Sun Hung Kai Properties’ Novo Land development is under construction in Hong Kong’s Tuen Mun district.


Brisk sales at Novo Land were also spurred by speculation that the city’s major commercial banks, including HSBC and BOC Hong Kong, will soon increase their prime rate, a reference to the mortgage rate, for the first time since September 2018. The US Federal Reserve raised its benchmark interest rate by 75 basis points for a second straight time on Wednesday to curb runaway inflation.

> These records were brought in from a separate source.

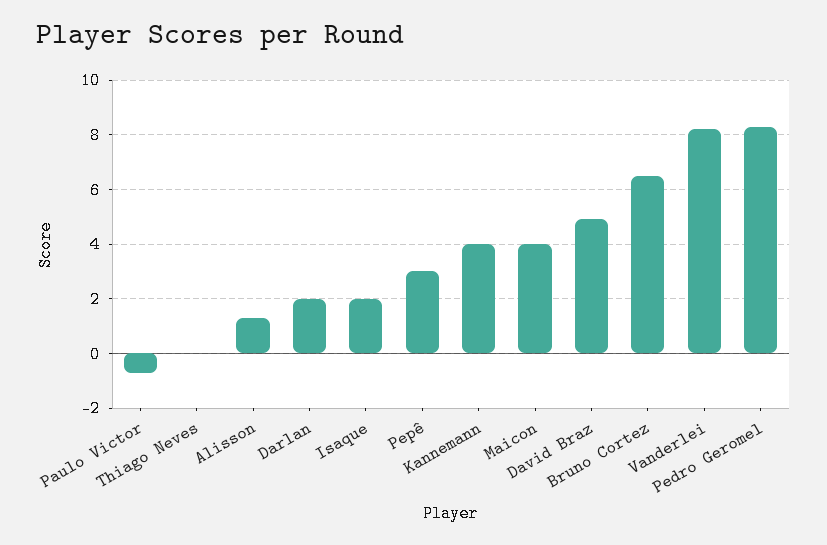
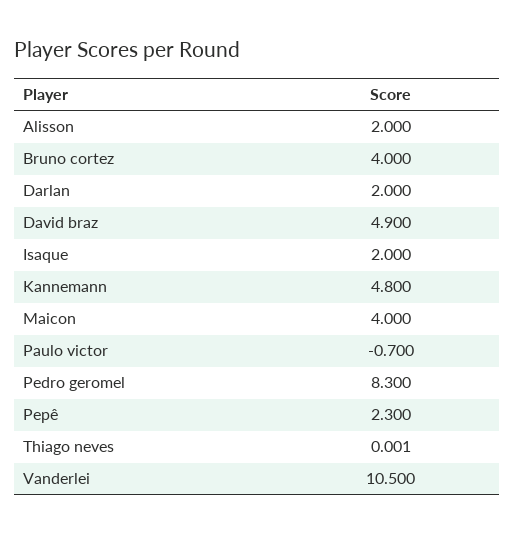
  {
    "Paulo Victor": -0.7,
    "Thiago Neves": 0.001,
-   "Alisson": 1.25,
+   "Alisson": 2,
    "Darlan": 2,
    "Isaque": 2,
-   "Pepê": 3,
+   "Pepê": 2.3,
-   "Kannemann": 4,
+   "Kannemann": 4.8,
    "Maicon": 4,
    "David Braz": 4.9,
-   "Bruno Cortez": 6.5,
+   "Bruno Cortez": 4,
-   "Vanderlei": 8.25,
+   "Vanderlei": 10.5,
    "Pedro Geromel": 8.3
  }

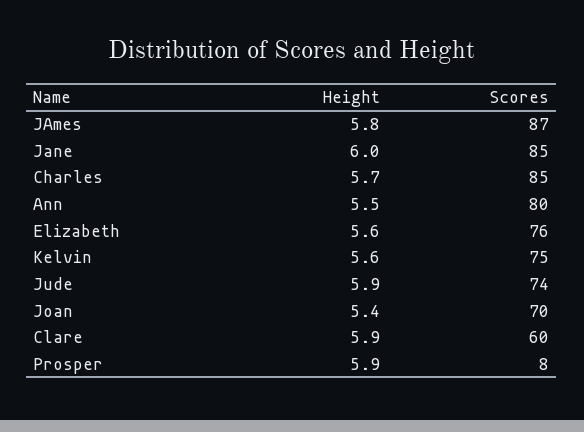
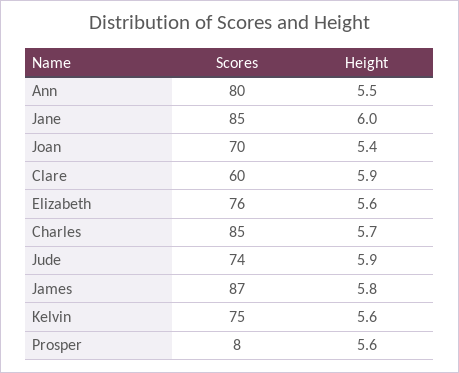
  {
    "Height": {
      "JAmes": 5.8,
      "Jane": 6,
      "Charles": 5.7,
      "Ann": 5.5,
      "Elizabeth": 5.6,
      "Kelvin": 5.6,
      "Jude": 5.9,
      "Joan": 5.4,
      "Clare": 5.9,
-     "Prosper": 5.9
+     "Prosper": 5.6
    },
    "Scores": {
      "JAmes": 87,
      "Jane": 85,
      "Charles": 85,
      "Ann": 80,
      "Elizabeth": 76,
      "Kelvin": 75,
      "Jude": 74,
      "Joan": 70,
      "Clare": 60,
      "Prosper": 8
    }
  }

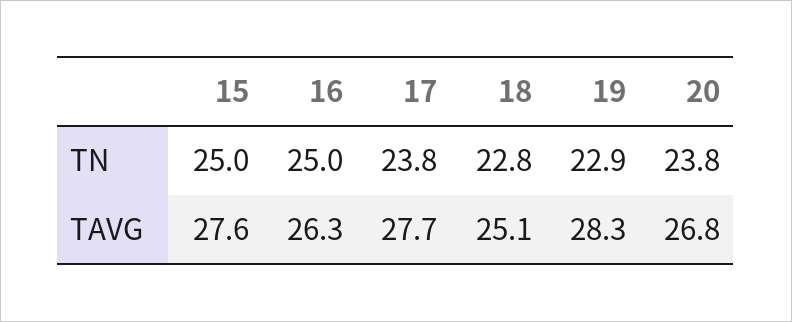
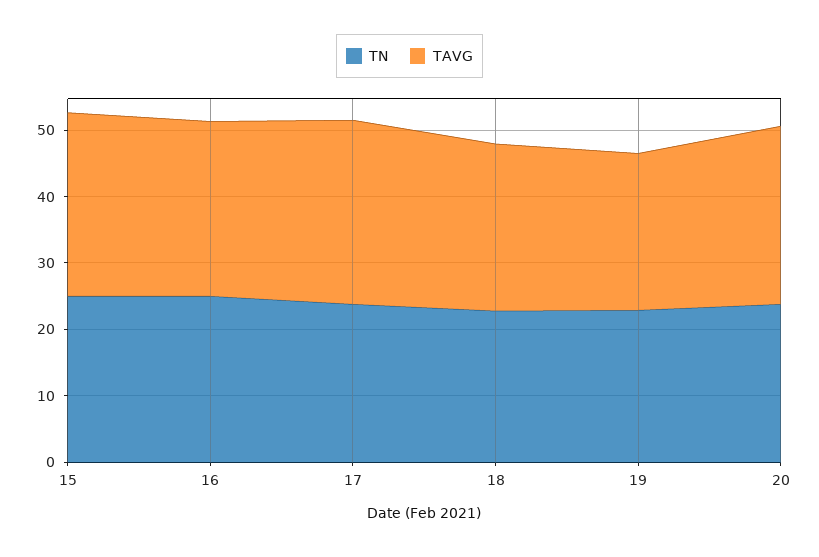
  {
    "TN": {
      "15": 25,
      "16": 25,
      "17": 23.8,
      "18": 22.8,
      "19": 22.9,
      "20": 23.8
    },
    "TAVG": {
      "15": 27.6,
      "16": 26.3,
      "17": 27.7,
      "18": 25.1,
-     "19": 28.3,
+     "19": 24,
      "20": 26.8
    }
  }

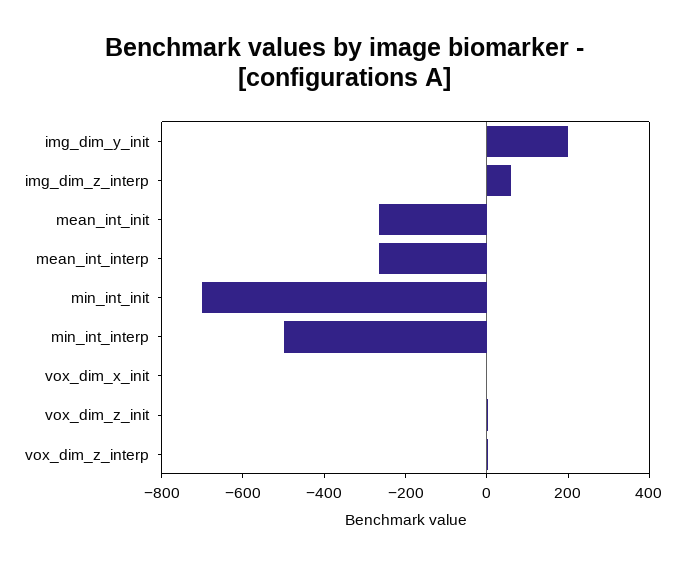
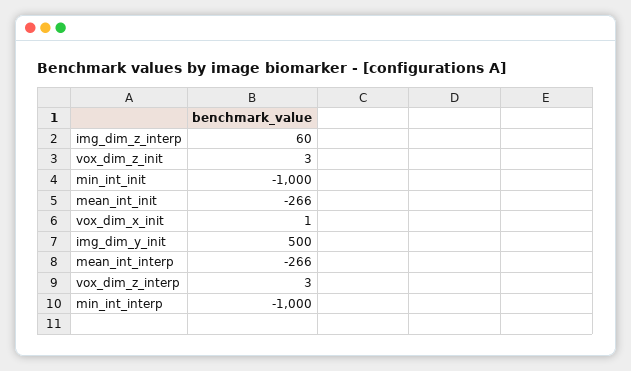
  {
-   "img_dim_y_init": 200,
+   "img_dim_y_init": 500,
    "img_dim_z_interp": 60,
    "mean_int_init": -266,
    "mean_int_interp": -266,
-   "min_int_init": -700,
+   "min_int_init": -1000,
-   "min_int_interp": -500,
+   "min_int_interp": -1000,
    "vox_dim_x_init": 1,
    "vox_dim_z_init": 3,
    "vox_dim_z_interp": 3
  }

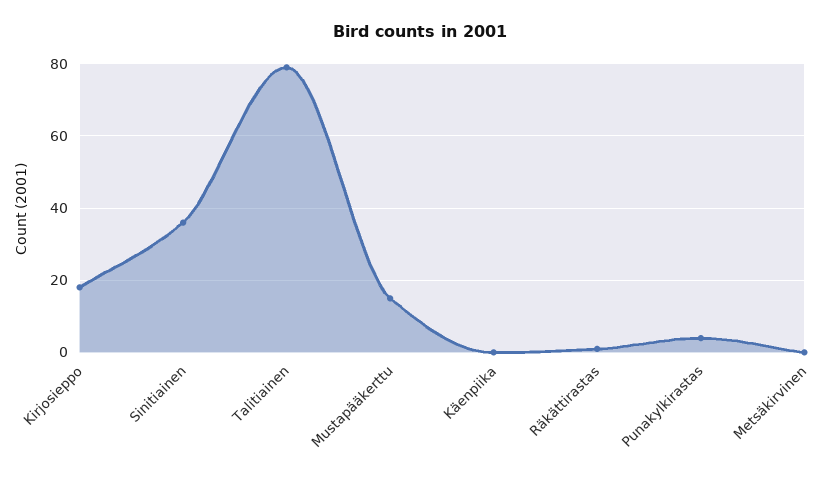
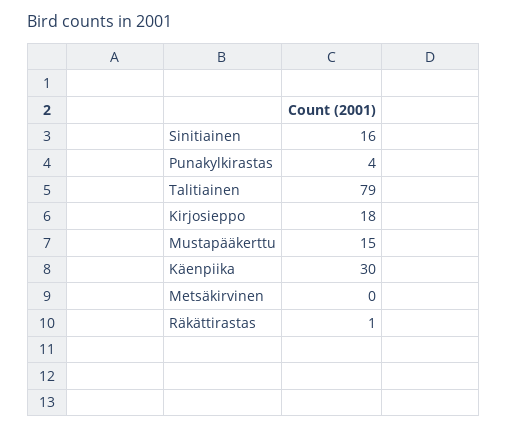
  {
    "Kirjosieppo": 18,
-   "Sinitiainen": 35,
+   "Sinitiainen": 16,
    "Talitiainen": 79,
    "Mustapääkerttu": 15,
-   "Käenpiika": 0,
+   "Käenpiika": 30,
    "Räkättirastas": 1,
    "Punakylkirastas": 4,
    "Metsäkirvinen": 0
  }

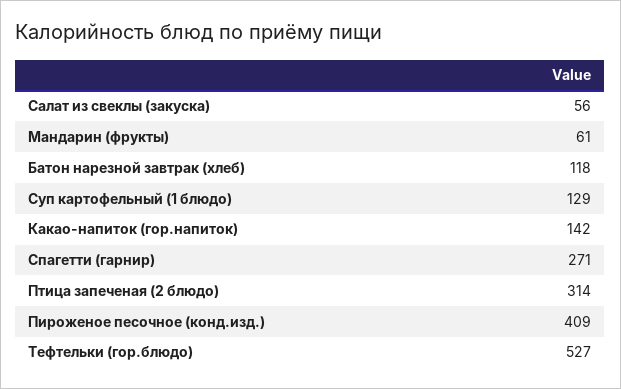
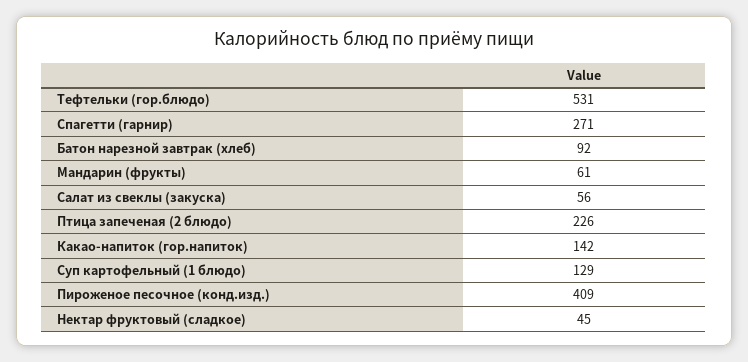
  {
    "Салат из свеклы (закуска)": 56,
    "Мандарин (фрукты)": 61,
-   "Батон нарезной завтрак (хлеб)": 118,
+   "Батон нарезной завтрак (хлеб)": 92,
    "Суп картофельный (1 блюдо)": 129,
    "Какао-напиток (гор.напиток)": 142,
    "Спагетти (гарнир)": 271,
-   "Птица запеченая (2 блюдо)": 314,
+   "Птица запеченая (2 блюдо)": 226,
    "Пироженое песочное (конд.изд.)": 409,
-   "Тефтельки (гор.блюдо)": 527
+   "Тефтельки (гор.блюдо)": 531,
+   "Нектар фруктовый (сладкое)": 45
  }

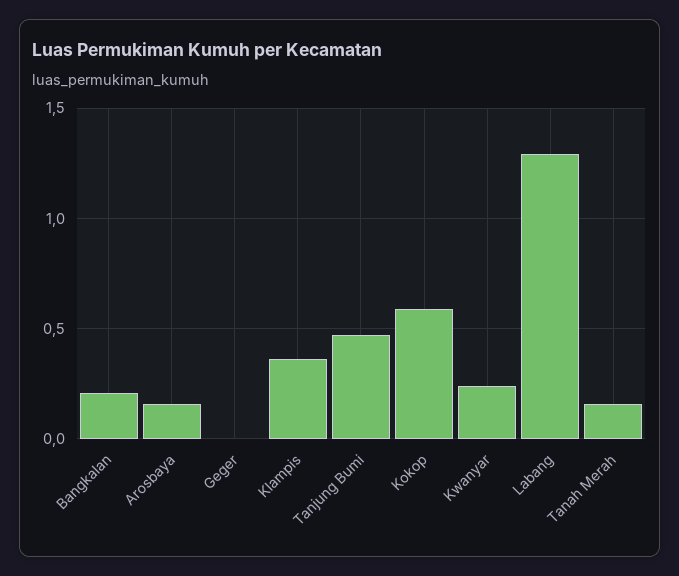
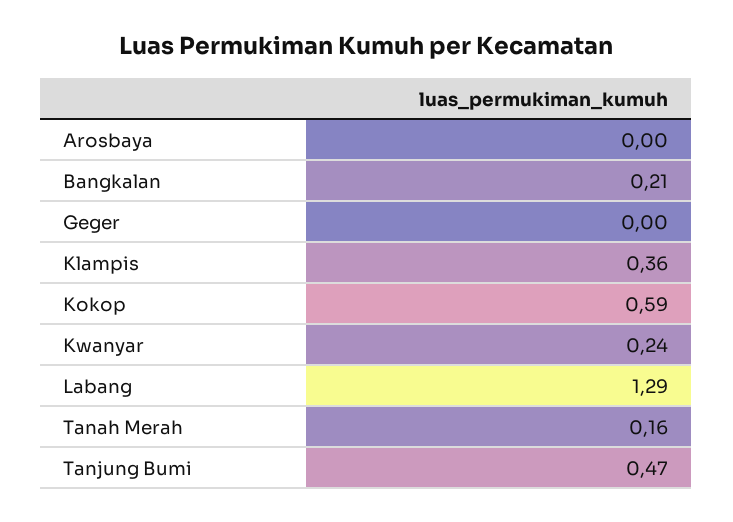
  {
    "Bangkalan": 0.21,
-   "Arosbaya": 0.15,
+   "Arosbaya": 0,
    "Geger": 0,
    "Klampis": 0.36,
    "Tanjung Bumi": 0.47,
    "Kokop": 0.59,
    "Kwanyar": 0.24,
    "Labang": 1.29,
    "Tanah Merah": 0.16
  }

The Hong Kong Monetary Authority (HKMA) on Thursday raised its base lending rate, the borrowing cost charged to commercial lenders, in lockstep with the Fed’s overnight rate increase.

Lenders like HSBC, however, have so far refrained from raising their prime rate, risking a decrease in profit margins and loss of depositors who seek high-yield assets. The prime rate at HSBC currently stands at 5 per cent, while its subsidiary Hang Seng Bank has its borrowing cost pegged at 5.25 per cent – the same rate offered by BOC Hong Kong, Standard Chartered Bank and most local lenders.

Half of the 12 economists surveyed by Bloomberg expected the prime rate to rise by 25 basis points or less by the end of this year, while four of them predicted a 50-basis point increase. Two of the surveyed economists forecast an increase of between 75 and 100 basis points.

Previously, the city’s banks waited through nine consecutive increments of 25-basis point increases by the HKMA before they raised their prime rate in September 2018, ending a decade of cheap capital. HSBC increased its base lending rate for borrowers by 12.5 basis points to 5.125 per cent, while the savings rate on local currency deposits was raised by 12.4 basis points to 0.125 per cent.

The sentiment in the local property market stabilised last month after the city’s fifth wave of Covid-19 infections was put under control. Total transactions on newly built homes reached about 1,300 in June, which was a 10-month high, according to Centaline Property Agency.

Still, property agents predicted that housing demand may shrink going forward because of new supply and rising interest rates. The city’s economic growth forecast this year is expected to be cut, according to Financial Secretary Paul Chan Mo-po, amid weak consumption attributed to the lingering Covid-19 threat and the closed border with southern China.